- BONK remains stuck in a descending channel, with recent rejections at resistance and weak buying volume suggesting the bearish trend is still in control.
- The RSI has climbed above 50, hinting at short-term bullish momentum, but the lack of rising OBV shows demand hasn’t returned in any meaningful way.
- Key levels to watch are $0.0000113 and $0.000014, with a bounce from mid-channel support possible — though traders are advised to follow the trend, not chase the pump.
The memecoin madness that once fueled BONK’s wild rise seems like a distant memory. Lately, the chart’s been telling a pretty grim story — especially on the 1-day timeframe. BONK’s been sliding, clinging to the $0.0000099 level, which has already been tested twice in the past month.
That same level? It was key support way back in January 2024. And if the current trend doesn’t break soon, BONK might just blow past its 2024 lows… and not in a good way.
Trying to Find a Bottom — But It’s Slippery Down There
Zooming out a bit — since March, BONK’s been trapped inside a descending channel, and it’s sticking to the script. The mid-line of that channel (that dotted white line on the chart) has acted as both support and resistance depending on BONK’s mood.

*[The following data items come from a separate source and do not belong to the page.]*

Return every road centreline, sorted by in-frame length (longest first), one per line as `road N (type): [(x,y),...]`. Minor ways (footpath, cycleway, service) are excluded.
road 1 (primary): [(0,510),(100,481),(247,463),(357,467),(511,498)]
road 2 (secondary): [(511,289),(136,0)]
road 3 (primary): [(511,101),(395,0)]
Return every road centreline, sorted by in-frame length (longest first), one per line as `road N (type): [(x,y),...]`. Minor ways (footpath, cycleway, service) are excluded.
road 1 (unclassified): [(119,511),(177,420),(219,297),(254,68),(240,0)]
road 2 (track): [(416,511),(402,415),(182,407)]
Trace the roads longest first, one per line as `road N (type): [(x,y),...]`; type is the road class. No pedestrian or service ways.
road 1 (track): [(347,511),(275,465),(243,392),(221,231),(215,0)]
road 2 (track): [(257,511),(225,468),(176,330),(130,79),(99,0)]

Just this past Sunday, BONK got rejected at the top of the channel, and now the next logical step is — yep, a move back toward that mid-line. So far, it’s playing by the textbook.
Now, here’s the twist: the RSI climbed above 50 last week. That usually hints at bullish momentum, or at least a flicker of it. But let’s not get too excited — it’s not clear whether that move’s got staying power or if it’s just a blip in an otherwise bearish trend.

Volume’s Not Backing It Up (Yet)
The real problem? No demand.
The On-Balance Volume (OBV) — a key tool for sniffing out whether buyers are actually showing up — is still stuck near February and March lows. So even though price bounced off support last week, it doesn’t look like anyone’s truly aping in.
Translation? The bounce might not be the real deal. If you’re trading this thing, those little upward moves could actually be solid short entries.
Heatmap Says Watch $0.0000113 — and Maybe $0.000014
Peeking at the liquidation heatmap (thanks, Coinglass), there are two zones traders should keep an eye on.
The first one’s $0.0000113 — not far from current price levels. It’s not a super-dense cluster, but it’s close enough to attract short-term action. The second level is $0.000014, and that one? It’s got more heat — and it lines up with the top of the descending channel.
So, if BONK can bounce off the mid-channel support (right around $0.000011), there’s a shot it might push toward $0.000014. But remember — that would just be a test of resistance. Not a breakout. At least not yet.
Final Thoughts — Play the Trend, Not the Hype
Bottom line: market structure is still bearish, and there’s not enough buyer strength to shift things — at least not right now.
Traders? Best to wait for a bounce, then look to ride the trend lower until there’s a real structure break. BONK might try to rally from the $0.000011 zone, but unless buying volume seriously picks up, it’s probably just another lower high in a long-term downtrend.
Don’t get faked out by the frog — not just yet.